[[ EXERCISE DATA, beginning ]]
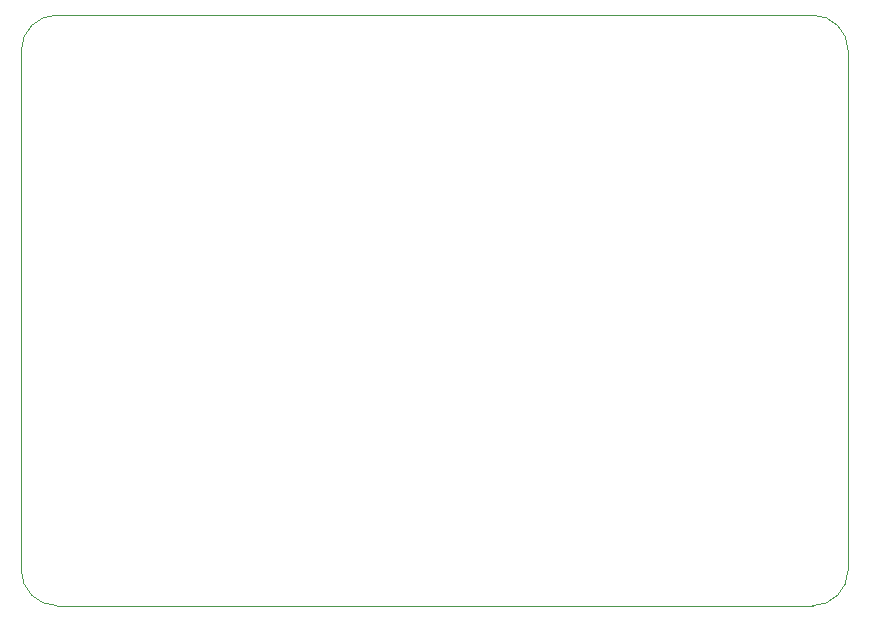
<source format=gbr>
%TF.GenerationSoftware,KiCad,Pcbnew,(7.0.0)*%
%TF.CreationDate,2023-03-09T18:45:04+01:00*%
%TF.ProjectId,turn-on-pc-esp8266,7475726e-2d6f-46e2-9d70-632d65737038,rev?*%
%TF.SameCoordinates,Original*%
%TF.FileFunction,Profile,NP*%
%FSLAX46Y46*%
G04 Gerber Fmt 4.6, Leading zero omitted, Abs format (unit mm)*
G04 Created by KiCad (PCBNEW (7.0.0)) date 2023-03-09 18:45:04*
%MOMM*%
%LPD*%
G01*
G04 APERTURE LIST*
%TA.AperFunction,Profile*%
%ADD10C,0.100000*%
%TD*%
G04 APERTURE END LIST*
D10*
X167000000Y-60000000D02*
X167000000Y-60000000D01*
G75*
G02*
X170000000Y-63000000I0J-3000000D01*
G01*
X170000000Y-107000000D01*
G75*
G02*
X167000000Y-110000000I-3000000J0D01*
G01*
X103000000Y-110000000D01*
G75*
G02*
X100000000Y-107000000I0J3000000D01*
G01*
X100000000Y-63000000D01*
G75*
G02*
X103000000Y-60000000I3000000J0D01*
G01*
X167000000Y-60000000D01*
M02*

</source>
[[ EXERCISE DATA, end ]]
[[ EXERCISE DATA, beginning ]]
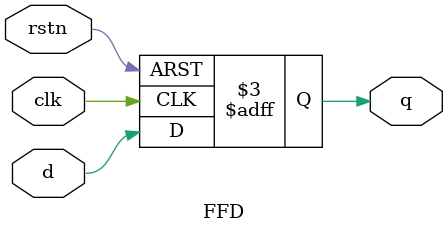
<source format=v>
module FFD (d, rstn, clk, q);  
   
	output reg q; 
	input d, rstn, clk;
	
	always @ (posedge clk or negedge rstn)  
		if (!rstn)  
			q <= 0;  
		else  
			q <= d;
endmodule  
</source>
[[ EXERCISE DATA, end ]]
[[ EXERCISE DATA, beginning ]]
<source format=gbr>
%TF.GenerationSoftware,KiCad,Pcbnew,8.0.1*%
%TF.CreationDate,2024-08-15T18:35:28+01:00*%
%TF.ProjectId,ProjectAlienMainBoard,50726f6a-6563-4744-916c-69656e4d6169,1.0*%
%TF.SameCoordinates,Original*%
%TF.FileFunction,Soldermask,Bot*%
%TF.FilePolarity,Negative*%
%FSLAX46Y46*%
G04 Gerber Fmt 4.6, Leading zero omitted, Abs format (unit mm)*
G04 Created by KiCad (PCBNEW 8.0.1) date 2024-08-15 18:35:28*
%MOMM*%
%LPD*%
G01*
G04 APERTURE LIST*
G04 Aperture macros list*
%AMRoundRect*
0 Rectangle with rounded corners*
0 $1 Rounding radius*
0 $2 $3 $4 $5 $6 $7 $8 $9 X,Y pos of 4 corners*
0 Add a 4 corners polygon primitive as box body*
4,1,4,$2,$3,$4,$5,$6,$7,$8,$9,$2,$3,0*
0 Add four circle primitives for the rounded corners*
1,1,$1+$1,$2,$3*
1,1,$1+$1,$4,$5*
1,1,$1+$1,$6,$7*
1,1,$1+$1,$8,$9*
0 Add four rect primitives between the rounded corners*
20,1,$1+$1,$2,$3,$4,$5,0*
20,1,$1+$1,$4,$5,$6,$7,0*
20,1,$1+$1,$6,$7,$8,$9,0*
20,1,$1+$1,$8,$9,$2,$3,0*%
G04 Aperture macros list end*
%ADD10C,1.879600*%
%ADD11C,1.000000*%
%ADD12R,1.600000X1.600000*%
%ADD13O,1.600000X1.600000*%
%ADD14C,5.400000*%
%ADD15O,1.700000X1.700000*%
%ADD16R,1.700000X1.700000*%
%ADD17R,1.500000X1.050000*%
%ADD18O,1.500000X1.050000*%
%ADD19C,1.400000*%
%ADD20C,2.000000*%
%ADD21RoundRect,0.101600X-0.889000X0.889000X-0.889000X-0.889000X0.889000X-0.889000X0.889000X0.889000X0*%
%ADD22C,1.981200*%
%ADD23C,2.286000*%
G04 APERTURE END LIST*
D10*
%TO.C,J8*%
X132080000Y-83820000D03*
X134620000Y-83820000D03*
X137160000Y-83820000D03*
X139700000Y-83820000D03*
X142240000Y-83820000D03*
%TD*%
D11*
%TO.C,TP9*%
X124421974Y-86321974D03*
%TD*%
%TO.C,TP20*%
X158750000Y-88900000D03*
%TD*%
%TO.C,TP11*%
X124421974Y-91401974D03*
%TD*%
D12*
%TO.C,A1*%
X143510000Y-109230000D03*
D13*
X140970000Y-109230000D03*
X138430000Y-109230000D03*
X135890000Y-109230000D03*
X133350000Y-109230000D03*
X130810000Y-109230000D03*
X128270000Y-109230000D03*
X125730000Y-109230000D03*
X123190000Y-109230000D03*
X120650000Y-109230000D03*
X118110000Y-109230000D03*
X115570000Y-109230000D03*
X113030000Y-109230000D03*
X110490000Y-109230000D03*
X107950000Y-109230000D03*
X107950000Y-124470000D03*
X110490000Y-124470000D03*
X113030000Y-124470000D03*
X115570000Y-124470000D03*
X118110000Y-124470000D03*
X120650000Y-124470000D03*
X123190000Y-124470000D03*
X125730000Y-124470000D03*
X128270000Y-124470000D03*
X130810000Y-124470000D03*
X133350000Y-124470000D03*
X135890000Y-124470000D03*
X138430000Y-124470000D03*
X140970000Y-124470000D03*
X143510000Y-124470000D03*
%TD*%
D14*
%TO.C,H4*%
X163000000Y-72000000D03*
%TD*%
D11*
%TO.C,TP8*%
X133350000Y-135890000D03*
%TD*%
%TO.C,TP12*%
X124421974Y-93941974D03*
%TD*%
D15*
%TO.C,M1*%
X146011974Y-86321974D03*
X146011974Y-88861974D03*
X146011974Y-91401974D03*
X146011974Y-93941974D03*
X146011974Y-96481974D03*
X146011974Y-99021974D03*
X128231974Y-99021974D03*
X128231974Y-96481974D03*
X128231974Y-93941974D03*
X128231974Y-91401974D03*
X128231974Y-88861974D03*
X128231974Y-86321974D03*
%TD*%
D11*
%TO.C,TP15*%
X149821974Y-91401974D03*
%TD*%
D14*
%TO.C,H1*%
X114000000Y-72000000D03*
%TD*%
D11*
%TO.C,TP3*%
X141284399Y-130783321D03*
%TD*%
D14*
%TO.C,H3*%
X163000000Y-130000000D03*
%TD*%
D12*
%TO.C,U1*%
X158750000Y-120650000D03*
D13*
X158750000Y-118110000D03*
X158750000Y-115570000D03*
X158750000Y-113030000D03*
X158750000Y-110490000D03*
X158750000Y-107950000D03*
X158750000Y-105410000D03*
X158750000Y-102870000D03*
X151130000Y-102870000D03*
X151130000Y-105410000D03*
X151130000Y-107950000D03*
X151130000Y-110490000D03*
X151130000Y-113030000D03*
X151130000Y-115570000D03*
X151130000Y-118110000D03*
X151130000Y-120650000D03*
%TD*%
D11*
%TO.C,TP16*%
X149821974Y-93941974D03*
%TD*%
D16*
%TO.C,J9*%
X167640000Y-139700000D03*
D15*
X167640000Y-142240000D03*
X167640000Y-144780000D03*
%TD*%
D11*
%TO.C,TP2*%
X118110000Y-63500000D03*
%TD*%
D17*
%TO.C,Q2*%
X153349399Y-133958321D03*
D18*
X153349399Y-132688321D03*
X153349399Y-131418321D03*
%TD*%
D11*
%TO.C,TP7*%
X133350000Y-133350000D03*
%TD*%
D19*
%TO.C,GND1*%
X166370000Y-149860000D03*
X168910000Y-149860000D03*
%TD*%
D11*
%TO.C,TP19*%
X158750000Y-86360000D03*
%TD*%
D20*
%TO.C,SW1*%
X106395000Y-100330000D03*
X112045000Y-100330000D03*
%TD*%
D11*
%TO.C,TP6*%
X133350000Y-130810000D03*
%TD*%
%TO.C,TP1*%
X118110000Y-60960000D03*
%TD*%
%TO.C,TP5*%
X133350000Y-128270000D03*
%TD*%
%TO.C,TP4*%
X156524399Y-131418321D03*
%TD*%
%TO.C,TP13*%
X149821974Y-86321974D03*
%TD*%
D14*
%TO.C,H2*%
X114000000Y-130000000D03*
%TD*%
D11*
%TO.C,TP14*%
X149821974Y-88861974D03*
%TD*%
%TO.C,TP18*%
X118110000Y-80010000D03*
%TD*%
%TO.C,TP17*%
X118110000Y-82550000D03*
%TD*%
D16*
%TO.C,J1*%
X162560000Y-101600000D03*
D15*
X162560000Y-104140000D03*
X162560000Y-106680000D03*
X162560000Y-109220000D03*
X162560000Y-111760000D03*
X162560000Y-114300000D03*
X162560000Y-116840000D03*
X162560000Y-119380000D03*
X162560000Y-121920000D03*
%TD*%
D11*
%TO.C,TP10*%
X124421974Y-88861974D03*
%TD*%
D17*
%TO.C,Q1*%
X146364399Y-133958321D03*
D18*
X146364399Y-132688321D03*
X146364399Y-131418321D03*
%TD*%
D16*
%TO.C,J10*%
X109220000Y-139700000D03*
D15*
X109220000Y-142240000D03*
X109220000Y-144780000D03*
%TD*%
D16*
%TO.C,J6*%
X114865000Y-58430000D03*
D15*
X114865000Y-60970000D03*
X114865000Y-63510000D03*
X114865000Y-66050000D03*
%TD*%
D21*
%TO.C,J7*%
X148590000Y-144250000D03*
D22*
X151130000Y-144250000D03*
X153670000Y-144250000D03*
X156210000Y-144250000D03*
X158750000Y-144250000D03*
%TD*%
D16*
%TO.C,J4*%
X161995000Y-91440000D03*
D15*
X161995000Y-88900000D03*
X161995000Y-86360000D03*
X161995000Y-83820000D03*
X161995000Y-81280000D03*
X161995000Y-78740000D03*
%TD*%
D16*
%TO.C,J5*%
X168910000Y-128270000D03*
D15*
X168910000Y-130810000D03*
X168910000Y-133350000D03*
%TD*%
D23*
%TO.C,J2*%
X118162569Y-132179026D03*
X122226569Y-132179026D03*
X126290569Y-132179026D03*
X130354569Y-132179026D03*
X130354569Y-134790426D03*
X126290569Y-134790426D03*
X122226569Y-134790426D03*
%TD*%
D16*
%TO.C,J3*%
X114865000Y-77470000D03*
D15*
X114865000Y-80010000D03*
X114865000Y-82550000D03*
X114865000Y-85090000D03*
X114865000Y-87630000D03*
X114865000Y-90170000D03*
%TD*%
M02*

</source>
[[ EXERCISE DATA, end ]]
**DESCRIPTION OF THE TASK**
In the listing above, find the line containing "X158750000Y-86360000D03*" and the line containing "X114000000Y-130000000D03*". Output them and every line between, exactly, and nothing else.

**THE ANSWER**
X158750000Y-86360000D03*
%TD*%
D20*
%TO.C,SW1*%
X106395000Y-100330000D03*
X112045000Y-100330000D03*
%TD*%
D11*
%TO.C,TP6*%
X133350000Y-130810000D03*
%TD*%
%TO.C,TP1*%
X118110000Y-60960000D03*
%TD*%
%TO.C,TP5*%
X133350000Y-128270000D03*
%TD*%
%TO.C,TP4*%
X156524399Y-131418321D03*
%TD*%
%TO.C,TP13*%
X149821974Y-86321974D03*
%TD*%
D14*
%TO.C,H2*%
X114000000Y-130000000D03*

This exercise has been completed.